(TASK INPUT Opens)

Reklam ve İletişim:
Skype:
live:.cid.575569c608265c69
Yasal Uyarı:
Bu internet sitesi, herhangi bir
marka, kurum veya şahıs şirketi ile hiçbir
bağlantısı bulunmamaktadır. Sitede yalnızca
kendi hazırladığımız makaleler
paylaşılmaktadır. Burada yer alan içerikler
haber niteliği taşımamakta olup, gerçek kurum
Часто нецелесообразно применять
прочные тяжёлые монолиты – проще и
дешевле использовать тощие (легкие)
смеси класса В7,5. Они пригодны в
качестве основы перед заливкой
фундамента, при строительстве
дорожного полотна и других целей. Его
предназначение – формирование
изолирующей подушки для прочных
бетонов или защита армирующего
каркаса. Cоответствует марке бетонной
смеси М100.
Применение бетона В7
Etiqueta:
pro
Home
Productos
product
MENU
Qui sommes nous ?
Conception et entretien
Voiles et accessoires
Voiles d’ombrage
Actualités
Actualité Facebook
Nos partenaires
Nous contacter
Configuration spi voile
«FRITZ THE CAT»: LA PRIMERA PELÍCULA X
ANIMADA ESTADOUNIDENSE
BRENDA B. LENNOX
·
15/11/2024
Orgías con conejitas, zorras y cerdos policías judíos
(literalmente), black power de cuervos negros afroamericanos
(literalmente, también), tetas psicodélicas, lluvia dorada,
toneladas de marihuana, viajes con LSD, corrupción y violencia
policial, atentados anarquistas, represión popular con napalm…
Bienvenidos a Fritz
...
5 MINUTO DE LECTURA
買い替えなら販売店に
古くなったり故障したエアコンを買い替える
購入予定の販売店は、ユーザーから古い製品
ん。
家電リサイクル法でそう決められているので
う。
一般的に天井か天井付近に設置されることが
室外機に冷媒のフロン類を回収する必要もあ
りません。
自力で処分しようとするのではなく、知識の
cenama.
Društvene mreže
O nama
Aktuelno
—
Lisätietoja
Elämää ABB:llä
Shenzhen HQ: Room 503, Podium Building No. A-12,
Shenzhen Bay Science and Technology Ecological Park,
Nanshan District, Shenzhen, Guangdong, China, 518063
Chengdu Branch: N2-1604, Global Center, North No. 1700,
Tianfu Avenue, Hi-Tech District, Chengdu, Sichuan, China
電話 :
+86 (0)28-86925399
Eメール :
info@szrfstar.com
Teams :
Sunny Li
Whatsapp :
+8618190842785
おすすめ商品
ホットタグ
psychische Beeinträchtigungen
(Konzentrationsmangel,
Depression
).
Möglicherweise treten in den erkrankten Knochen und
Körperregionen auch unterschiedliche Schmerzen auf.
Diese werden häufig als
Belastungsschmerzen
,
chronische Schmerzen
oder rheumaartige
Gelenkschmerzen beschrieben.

(TASK INPUT Closes)

• [WHAT YOU NEED TO DO]
Rewrite every line of text from all the rows above as a Markdown table with two columns, No. and Text. Number the lines in order and leave out blank ones.

• [RESPONSE TO THE EXERCISE]
| No. | Text |
|---|---|
| 1 | Reklam ve İletişim: |
| 2 | Skype: |
| 3 | live:.cid.575569c608265c69 |
| 4 | Yasal Uyarı: |
| 5 | Bu internet sitesi, herhangi bir |
| 6 | marka, kurum veya şahıs şirketi ile hiçbir |
| 7 | bağlantısı bulunmamaktadır. Sitede yalnızca |
| 8 | kendi hazırladığımız makaleler |
| 9 | paylaşılmaktadır. Burada yer alan içerikler |
| 10 | haber niteliği taşımamakta olup, gerçek kurum |
| 11 | Часто нецелесообразно применять |
| 12 | прочные тяжёлые монолиты – проще и |
| 13 | дешевле использовать тощие (легкие) |
| 14 | смеси класса В7,5. Они пригодны в |
| 15 | качестве основы перед заливкой |
| 16 | фундамента, при строительстве |
| 17 | дорожного полотна и других целей. Его |
| 18 | предназначение – формирование |
| 19 | изолирующей подушки для прочных |
| 20 | бетонов или защита армирующего |
| 21 | каркаса. Cоответствует марке бетонной |
| 22 | смеси М100. |
| 23 | Применение бетона В7 |
| 24 | Etiqueta: |
| 25 | pro |
| 26 | Home |
| 27 | Productos |
| 28 | product |
| 29 | MENU |
| 30 | Qui sommes nous ? |
| 31 | Conception et entretien |
| 32 | Voiles et accessoires |
| 33 | Voiles d’ombrage |
| 34 | Actualités |
| 35 | Actualité Facebook |
| 36 | Nos partenaires |
| 37 | Nous contacter |
| 38 | Configuration spi voile |
| 39 | «FRITZ THE CAT»: LA PRIMERA PELÍCULA X |
| 40 | ANIMADA ESTADOUNIDENSE |
| 41 | BRENDA B. LENNOX |
| 42 | · |
| 43 | 15/11/2024 |
| 44 | Orgías con conejitas, zorras y cerdos policías judíos |
| 45 | (literalmente), black power de cuervos negros afroamericanos |
| 46 | (literalmente, también), tetas psicodélicas, lluvia dorada, |
| 47 | toneladas de marihuana, viajes con LSD, corrupción y violencia |
| 48 | policial, atentados anarquistas, represión popular con napalm… |
| 49 | Bienvenidos a Fritz |
| 50 | ... |
| 51 | 5 MINUTO DE LECTURA |
| 52 | 買い替えなら販売店に |
| 53 | 古くなったり故障したエアコンを買い替える |
| 54 | 購入予定の販売店は、ユーザーから古い製品 |
| 55 | ん。 |
| 56 | 家電リサイクル法でそう決められているので |
| 57 | う。 |
| 58 | 一般的に天井か天井付近に設置されることが |
| 59 | 室外機に冷媒のフロン類を回収する必要もあ |
| 60 | りません。 |
| 61 | 自力で処分しようとするのではなく、知識の |
| 62 | cenama. |
| 63 | Društvene mreže |
| 64 | O nama |
| 65 | Aktuelno |
| 66 | — |
| 67 | Lisätietoja |
| 68 | Elämää ABB:llä |
| 69 | Shenzhen HQ: Room 503, Podium Building No. A-12, |
| 70 | Shenzhen Bay Science and Technology Ecological Park, |
| 71 | Nanshan District, Shenzhen, Guangdong, China, 518063 |
| 72 | Chengdu Branch: N2-1604, Global Center, North No. 1700, |
| 73 | Tianfu Avenue, Hi-Tech District, Chengdu, Sichuan, China |
| 74 | 電話 : |
| 75 | +86 (0)28-86925399 |
| 76 | Eメール : |
| 77 | info@szrfstar.com |
| 78 | Teams : |
| 79 | Sunny Li |
| 80 | Whatsapp : |
| 81 | +8618190842785 |
| 82 | おすすめ商品 |
| 83 | ホットタグ |
| 84 | psychische Beeinträchtigungen |
| 85 | (Konzentrationsmangel, |
| 86 | Depression |
| 87 | ). |
| 88 | Möglicherweise treten in den erkrankten Knochen und |
| 89 | Körperregionen auch unterschiedliche Schmerzen auf. |
| 90 | Diese werden häufig als |
| 91 | Belastungsschmerzen |
| 92 | , |
| 93 | chronische Schmerzen |
| 94 | oder rheumaartige |
| 95 | Gelenkschmerzen beschrieben. |